Jason -- I can't understand your position. Churchill is quite clearly guilty of many, many counts of academic misconduct; do you refuse to believe that? Academics all over the country have been weighing in on these proceedings, and there are terribly few (if any) who defend Churchill's corrupt scholarship. As a University of California professor put it yesterday, "It's important to learn about Native American history, and it's important to learn the facts about Native American history, not just a bunch of b.s. someone made up."

You call the decision "pretextually corrupt," but the fact that Churchill showed himself a moral moron shouldn't operate as a free pass and a shield. That would be a terrible precedent: "If you're a shoddy scholar and a plagarist -- take callous and controversial political stances! Then nobody will be able to touch you!"

Plagarism should always be censored.

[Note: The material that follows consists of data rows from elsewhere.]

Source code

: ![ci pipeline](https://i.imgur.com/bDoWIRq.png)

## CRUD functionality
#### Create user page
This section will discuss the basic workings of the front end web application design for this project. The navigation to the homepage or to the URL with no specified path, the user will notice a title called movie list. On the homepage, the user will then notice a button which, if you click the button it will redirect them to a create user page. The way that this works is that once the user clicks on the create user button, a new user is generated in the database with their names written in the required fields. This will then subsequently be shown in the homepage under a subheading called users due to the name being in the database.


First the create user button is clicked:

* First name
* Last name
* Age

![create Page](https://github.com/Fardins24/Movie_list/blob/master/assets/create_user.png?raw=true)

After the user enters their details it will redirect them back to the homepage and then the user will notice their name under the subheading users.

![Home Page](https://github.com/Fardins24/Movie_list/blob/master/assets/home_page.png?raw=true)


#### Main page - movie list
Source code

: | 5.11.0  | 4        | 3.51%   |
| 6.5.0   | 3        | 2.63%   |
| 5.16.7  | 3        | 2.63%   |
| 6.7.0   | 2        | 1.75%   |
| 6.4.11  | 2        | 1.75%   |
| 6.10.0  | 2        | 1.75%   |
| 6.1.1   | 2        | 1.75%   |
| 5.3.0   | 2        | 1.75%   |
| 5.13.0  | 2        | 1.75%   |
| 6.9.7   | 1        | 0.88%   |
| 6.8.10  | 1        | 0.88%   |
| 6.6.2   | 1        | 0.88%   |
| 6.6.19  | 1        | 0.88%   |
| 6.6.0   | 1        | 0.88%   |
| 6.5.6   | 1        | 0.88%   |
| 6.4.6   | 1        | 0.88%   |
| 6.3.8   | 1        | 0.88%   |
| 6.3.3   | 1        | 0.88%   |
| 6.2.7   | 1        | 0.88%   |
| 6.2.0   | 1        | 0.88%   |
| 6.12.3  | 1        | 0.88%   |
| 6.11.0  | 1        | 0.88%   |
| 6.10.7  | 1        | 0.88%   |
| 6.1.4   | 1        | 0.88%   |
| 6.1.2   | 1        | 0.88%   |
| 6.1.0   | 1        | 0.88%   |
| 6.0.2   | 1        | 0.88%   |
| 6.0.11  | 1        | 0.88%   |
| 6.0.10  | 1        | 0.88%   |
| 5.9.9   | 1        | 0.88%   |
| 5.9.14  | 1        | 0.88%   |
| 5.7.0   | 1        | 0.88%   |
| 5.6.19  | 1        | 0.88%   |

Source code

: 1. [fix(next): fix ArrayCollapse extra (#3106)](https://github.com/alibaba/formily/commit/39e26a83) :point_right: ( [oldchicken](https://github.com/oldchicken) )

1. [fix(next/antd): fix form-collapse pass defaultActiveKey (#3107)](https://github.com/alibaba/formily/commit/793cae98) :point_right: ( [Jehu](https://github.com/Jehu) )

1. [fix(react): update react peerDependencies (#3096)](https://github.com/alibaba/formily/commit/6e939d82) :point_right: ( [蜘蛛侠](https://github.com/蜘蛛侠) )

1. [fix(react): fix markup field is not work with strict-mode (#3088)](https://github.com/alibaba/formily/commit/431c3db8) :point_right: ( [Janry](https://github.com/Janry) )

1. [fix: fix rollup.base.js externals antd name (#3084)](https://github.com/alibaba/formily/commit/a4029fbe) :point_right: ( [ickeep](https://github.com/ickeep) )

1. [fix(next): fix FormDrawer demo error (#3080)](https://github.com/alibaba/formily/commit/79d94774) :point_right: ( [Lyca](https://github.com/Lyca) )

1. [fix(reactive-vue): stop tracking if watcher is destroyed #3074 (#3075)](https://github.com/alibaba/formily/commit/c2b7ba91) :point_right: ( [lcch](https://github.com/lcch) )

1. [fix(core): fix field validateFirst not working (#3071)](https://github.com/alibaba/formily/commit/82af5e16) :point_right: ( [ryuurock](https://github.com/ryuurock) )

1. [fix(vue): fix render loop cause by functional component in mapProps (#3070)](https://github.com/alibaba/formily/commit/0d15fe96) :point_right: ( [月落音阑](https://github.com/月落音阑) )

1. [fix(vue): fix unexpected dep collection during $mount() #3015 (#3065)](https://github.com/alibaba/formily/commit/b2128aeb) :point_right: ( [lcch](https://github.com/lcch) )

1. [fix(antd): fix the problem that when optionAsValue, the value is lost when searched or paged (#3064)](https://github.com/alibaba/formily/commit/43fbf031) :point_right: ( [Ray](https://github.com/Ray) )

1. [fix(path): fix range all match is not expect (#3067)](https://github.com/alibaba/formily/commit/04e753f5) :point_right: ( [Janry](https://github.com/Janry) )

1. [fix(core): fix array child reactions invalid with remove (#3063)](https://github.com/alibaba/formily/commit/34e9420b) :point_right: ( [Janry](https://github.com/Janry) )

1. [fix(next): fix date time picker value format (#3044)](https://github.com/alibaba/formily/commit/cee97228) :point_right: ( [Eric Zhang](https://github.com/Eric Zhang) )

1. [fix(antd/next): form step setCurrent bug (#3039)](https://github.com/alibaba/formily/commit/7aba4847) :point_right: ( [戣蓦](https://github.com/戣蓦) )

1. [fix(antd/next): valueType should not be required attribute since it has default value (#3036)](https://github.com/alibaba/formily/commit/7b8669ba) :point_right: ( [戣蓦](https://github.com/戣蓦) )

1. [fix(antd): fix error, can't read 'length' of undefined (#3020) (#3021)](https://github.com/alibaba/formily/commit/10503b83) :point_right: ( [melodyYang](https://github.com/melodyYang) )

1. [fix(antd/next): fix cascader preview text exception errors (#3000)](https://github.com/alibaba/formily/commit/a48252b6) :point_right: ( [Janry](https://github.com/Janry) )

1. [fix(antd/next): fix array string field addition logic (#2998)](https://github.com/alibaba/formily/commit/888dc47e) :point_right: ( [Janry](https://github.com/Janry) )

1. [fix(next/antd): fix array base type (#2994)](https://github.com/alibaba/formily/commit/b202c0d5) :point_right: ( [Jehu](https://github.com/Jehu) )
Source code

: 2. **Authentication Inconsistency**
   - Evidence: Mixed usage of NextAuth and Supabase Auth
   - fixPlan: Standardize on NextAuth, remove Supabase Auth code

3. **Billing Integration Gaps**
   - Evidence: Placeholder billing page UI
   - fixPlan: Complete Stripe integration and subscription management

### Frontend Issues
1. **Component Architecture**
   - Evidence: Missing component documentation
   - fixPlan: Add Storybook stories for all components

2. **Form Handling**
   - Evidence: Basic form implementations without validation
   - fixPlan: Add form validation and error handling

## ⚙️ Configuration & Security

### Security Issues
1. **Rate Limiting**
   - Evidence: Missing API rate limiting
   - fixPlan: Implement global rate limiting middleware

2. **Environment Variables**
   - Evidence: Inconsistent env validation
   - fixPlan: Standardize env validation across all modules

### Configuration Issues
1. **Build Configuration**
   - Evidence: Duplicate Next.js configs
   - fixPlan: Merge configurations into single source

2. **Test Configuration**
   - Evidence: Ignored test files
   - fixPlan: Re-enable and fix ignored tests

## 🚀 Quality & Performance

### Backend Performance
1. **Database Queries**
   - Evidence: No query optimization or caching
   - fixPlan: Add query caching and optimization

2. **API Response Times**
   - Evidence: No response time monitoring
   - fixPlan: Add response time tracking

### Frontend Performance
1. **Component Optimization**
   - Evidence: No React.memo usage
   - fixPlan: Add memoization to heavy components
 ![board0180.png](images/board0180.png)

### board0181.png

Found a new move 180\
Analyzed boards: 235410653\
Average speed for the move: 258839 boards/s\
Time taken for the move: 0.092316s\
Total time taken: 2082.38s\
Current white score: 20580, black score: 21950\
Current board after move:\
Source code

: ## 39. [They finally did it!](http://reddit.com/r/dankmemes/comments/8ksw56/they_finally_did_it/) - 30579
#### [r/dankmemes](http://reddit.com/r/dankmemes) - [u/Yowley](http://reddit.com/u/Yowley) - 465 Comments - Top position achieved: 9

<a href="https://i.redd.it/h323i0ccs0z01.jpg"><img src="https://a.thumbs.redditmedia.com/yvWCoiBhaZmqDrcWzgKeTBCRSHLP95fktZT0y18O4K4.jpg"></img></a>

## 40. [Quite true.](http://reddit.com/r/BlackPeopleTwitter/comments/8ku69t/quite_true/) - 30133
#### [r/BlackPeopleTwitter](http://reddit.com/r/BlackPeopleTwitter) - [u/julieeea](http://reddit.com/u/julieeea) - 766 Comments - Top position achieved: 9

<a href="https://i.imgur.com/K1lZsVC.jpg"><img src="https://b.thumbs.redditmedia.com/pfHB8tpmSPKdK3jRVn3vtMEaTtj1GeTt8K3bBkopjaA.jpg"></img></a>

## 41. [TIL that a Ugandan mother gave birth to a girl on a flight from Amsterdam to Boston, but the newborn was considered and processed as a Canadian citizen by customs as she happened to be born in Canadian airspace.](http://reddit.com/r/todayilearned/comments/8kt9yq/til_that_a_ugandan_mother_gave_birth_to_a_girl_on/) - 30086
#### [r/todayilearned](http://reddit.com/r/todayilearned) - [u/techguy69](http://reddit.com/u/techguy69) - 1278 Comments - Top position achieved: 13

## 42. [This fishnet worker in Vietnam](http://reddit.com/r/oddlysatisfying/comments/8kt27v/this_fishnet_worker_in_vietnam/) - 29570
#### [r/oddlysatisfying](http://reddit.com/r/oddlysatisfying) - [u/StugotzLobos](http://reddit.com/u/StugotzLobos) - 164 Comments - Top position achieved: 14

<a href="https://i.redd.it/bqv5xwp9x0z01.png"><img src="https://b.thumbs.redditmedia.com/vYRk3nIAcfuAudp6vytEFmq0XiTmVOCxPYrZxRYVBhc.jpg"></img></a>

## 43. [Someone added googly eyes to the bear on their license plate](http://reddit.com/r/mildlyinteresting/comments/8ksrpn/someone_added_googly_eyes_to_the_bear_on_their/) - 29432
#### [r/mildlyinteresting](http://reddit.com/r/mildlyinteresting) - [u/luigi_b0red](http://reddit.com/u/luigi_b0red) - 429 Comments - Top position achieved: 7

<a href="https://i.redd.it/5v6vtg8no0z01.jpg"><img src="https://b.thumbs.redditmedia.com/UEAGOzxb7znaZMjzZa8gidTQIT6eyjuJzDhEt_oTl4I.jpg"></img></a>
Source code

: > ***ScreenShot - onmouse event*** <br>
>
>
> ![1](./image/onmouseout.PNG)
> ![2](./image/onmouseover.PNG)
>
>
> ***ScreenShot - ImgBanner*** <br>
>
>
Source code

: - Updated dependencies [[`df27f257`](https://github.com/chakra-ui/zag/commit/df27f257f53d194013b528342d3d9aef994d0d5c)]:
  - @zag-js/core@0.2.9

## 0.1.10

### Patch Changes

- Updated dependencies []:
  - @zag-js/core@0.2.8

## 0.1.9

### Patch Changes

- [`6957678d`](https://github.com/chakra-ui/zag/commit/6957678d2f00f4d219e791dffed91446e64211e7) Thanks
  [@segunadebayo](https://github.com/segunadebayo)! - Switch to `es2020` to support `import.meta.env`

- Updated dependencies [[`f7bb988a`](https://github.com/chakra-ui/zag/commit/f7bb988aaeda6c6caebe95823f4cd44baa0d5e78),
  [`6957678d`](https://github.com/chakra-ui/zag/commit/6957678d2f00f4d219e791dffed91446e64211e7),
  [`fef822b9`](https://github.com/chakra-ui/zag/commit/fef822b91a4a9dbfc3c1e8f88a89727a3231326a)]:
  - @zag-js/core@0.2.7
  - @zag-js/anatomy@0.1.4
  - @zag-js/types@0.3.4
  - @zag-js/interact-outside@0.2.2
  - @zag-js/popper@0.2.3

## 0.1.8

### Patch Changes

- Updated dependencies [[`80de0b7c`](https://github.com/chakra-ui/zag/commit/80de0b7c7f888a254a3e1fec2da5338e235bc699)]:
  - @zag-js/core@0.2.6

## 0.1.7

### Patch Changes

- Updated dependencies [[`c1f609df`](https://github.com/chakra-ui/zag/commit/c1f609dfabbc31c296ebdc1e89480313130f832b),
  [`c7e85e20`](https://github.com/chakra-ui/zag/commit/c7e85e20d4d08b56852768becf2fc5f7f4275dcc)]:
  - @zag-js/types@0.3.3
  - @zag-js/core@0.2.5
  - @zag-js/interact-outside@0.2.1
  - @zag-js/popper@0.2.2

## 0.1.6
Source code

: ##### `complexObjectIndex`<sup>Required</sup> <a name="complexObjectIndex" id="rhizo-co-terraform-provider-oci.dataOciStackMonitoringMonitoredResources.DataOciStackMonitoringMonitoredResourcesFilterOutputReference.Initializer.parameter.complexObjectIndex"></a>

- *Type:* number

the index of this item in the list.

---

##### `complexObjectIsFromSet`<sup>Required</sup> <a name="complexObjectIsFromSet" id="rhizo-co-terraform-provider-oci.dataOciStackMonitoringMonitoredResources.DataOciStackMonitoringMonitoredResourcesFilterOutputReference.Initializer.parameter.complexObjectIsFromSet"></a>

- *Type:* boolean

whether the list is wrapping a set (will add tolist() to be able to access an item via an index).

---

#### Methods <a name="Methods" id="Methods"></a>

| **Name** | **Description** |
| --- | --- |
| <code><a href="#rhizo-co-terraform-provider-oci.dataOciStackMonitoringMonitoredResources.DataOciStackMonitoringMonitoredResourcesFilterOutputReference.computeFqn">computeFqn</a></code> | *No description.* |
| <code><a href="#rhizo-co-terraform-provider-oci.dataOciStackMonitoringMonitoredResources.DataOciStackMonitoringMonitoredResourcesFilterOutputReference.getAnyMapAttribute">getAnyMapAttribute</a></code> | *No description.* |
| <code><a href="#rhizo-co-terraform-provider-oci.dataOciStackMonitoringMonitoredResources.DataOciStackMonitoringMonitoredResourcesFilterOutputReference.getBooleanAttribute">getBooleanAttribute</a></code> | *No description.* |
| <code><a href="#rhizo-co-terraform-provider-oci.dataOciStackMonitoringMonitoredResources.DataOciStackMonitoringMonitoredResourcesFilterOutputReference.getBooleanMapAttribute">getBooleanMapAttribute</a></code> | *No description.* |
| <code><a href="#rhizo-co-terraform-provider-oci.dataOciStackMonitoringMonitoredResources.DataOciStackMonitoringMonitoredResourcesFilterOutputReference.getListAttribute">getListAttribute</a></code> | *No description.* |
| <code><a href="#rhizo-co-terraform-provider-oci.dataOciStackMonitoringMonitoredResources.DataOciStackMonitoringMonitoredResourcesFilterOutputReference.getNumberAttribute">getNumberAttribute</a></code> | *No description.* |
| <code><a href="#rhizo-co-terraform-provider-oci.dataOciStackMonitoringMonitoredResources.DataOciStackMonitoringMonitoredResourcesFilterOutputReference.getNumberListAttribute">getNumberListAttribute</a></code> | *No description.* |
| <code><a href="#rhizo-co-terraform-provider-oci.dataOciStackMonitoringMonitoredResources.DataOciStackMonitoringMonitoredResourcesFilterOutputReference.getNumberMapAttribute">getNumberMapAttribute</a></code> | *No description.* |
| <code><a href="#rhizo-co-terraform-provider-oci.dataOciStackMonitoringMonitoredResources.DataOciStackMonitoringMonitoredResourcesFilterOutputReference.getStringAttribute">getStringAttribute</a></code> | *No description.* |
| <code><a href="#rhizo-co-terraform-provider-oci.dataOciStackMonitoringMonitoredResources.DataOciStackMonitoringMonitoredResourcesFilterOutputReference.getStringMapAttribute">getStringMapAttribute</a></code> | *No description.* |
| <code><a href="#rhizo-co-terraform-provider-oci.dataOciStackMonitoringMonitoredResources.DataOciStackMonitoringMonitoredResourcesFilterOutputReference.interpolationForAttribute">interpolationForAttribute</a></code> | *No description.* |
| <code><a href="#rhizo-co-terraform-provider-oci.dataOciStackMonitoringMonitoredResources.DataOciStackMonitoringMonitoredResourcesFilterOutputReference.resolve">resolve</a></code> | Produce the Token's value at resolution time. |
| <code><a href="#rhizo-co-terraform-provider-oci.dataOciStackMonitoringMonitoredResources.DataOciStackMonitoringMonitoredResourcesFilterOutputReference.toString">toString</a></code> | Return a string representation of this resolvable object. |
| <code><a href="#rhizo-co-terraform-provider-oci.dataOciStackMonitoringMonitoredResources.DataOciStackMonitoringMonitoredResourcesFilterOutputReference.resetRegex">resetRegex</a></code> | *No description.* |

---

The saddest part of this whole ordeal, Jason, is that Ward Churchill still has people like you to defend him.

Posted by Daniel on July 26, 2007 11:34 AM

This is the one of the most pretextually corrupt decisions I've ever seen.

Censorship has risen to a new level.

The saddest part of this is that many people will turn a blind eye to the rationale underlying this decision simply because they disagree with Churchill's beliefs.

Posted by Jason on July 26, 2007 09:31 AM

Hank, you have to admit that Mr. Chuchill was rather unqualied to teach at such a distinguished institution. (maybe not openly) The thoughtful progression of this decision will be derided, but it was necessary. Academic integrity is paramount in education. Thank you for upholding the foundation of Academia. I honestly thought that politics or fear would play in the decision and Mr. Churchill would be retained. He lied about his ethnic heritage and there was fraud in his academic presentation. This is not a man of character in the noble sense. But he is a character. I hope Mr. Churchill sees the error of his ways. However, his integrity will now always be in question. A gifted man who wasted his gift. Pity.